Padamu Sleman jiwa raga kami !!
Saat kita menyanyikan lagu itu dada kita selalu membusung bangga, tangan terangkat ke atas diiringi suara lantang. Namun apakah anda pernah mengira apa yang dirasakan oleh bapak-bapak terhormat yang sering duduk di bangku pemain cadangan atau di tribun VVIP stadion Maguwoharjo saat PSS bertanding?? kita berharap mereka juga bangga dengan apa yang kita nyanyikan.
Mengapa kita menunjuk bapak-bapak terhormat yang sering duduk di bangku pemain cadangan atau di tribun VVIP ??
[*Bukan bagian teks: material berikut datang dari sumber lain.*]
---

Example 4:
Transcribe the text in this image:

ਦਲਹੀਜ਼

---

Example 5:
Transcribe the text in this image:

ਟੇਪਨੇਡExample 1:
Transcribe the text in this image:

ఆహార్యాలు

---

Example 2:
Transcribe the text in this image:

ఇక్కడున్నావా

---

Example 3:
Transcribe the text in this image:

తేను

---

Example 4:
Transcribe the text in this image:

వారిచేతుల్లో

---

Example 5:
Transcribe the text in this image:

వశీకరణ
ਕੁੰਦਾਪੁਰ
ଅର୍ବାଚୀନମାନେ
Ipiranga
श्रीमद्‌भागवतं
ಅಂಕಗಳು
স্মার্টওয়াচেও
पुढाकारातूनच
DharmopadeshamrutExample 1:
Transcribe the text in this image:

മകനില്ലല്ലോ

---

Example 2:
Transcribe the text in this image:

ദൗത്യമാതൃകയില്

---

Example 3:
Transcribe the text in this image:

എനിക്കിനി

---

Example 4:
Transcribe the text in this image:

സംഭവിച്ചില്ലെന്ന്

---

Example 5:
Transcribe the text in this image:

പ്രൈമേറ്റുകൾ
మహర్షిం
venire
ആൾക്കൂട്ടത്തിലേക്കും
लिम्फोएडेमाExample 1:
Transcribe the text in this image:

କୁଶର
Jika kita mengamati siapa saja orang-orang yang berada ditempat itu, mereka adalah orang-orang yang paling bertanggungjawab dengan prestasi PSS belakangan ini. Mereka adalah jajaran manajemen tim PSS yang selama ini mempunyai otoritas untuk membangun tim sedemikian rupa, selain itu di sanalah stakeholder-stakeholder yang selalu menjanjikan prestasi untuk PSS.
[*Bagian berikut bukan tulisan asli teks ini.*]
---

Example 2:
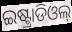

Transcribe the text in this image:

ଇଷ୍ଟ୍ରାଡିଓଲ୍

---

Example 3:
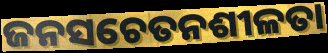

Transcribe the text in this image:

ଜନସଚେତନଶୀଳତା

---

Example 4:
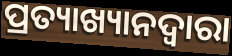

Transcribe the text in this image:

ପ୍ରତ୍ୟାଖ୍ୟାନଦ୍ଵାରା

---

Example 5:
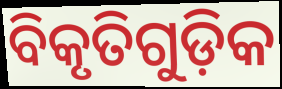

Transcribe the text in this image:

ବିକୃତିଗୁଡ଼ିକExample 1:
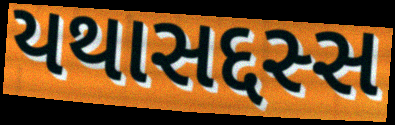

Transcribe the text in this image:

યથાસદ્દસ્સ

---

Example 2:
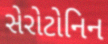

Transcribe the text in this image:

સેરોટોનિન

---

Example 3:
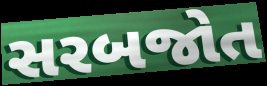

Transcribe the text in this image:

સરબજોત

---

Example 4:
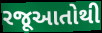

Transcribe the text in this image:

રજૂઆતોથી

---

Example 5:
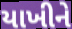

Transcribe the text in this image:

યાખીને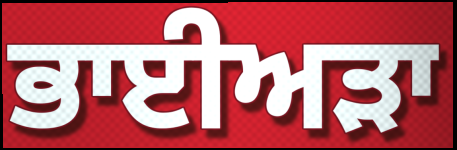
ਭਾਈਅੜਾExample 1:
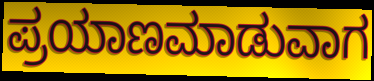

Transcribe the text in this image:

ಪ್ರಯಾಣಮಾಡುವಾಗ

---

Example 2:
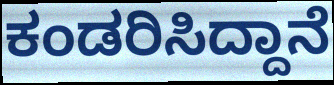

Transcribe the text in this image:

ಕಂಡರಿಸಿದ್ದಾನೆ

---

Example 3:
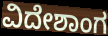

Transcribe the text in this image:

ವಿದೇಶಾಂಗ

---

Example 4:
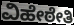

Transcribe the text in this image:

ವಿಹೇಠೇತಿ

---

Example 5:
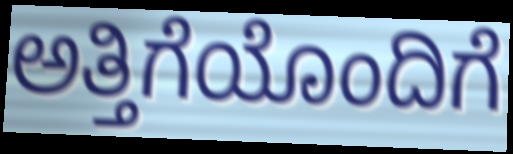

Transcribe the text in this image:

ಅತ್ತಿಗೆಯೊಂದಿಗೆ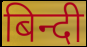
बिन्दी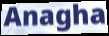
AnaghaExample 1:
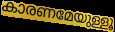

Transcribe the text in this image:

കാരണമേയുള്ളൂ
Kenyataan yang tidak menyenangkan untuk pecinta PSS Sleman bermula pada tahun 2008 saat PSSI membuat format liga baru yang diberi nama Indosesian Super League. Klub-klub peserta ISL diambil dari 18 klub Liga Indonesia 2007 yang meliputi tim dengan peringkat sembilan teratas dari wilayah barat dan wilayah timur. Saat itu PSS hanya menempati klasemen akhir peringkat ke 12 sehingga tidak lolos ke ISL. Pada perjalanan dalam mengikuti liga divisi utama PSSI, PSS hanya menempati papan tengah klasemen akhir sehingga tidak mampu promosi ke ISL. Prestasi PSS semakin anjlok ketika musim kompetisi tahun 2009/2010 dan 2010/2011 saat PSS hampir terdegradasi ke level divisi I. Pada dua musim tersebut PSS wajib memenangkan pertandingan kandang agar lolos dari jurang degradasi.
Harapan besar sempat dirasakan oleh pendukung PSS Sleman pada saat Real Mataram menawarkan merger dengan PSS Sleman pada tahun 2011. Salah satu tuntutan dari merger tersebut adalah harus bermain di level tertinggi. Namun seiring kompleksnya masalah yang muncul pada saat menjajaki kesepakatan, akhirnya merger tersebut gagal dan PSS tetap bermain di divisi utama. Bahkan, saat ini PSS hanya mampu menghuni papan tengan klasemen paruh musim. Miris….
Bagaimana kinerja manajemen ??
Kita tidak pernah tahu apa yang sebenarnya dikerjakan bapak-bapak terhormat dijajaran manajemen karena memang porsi kita hanya suporter.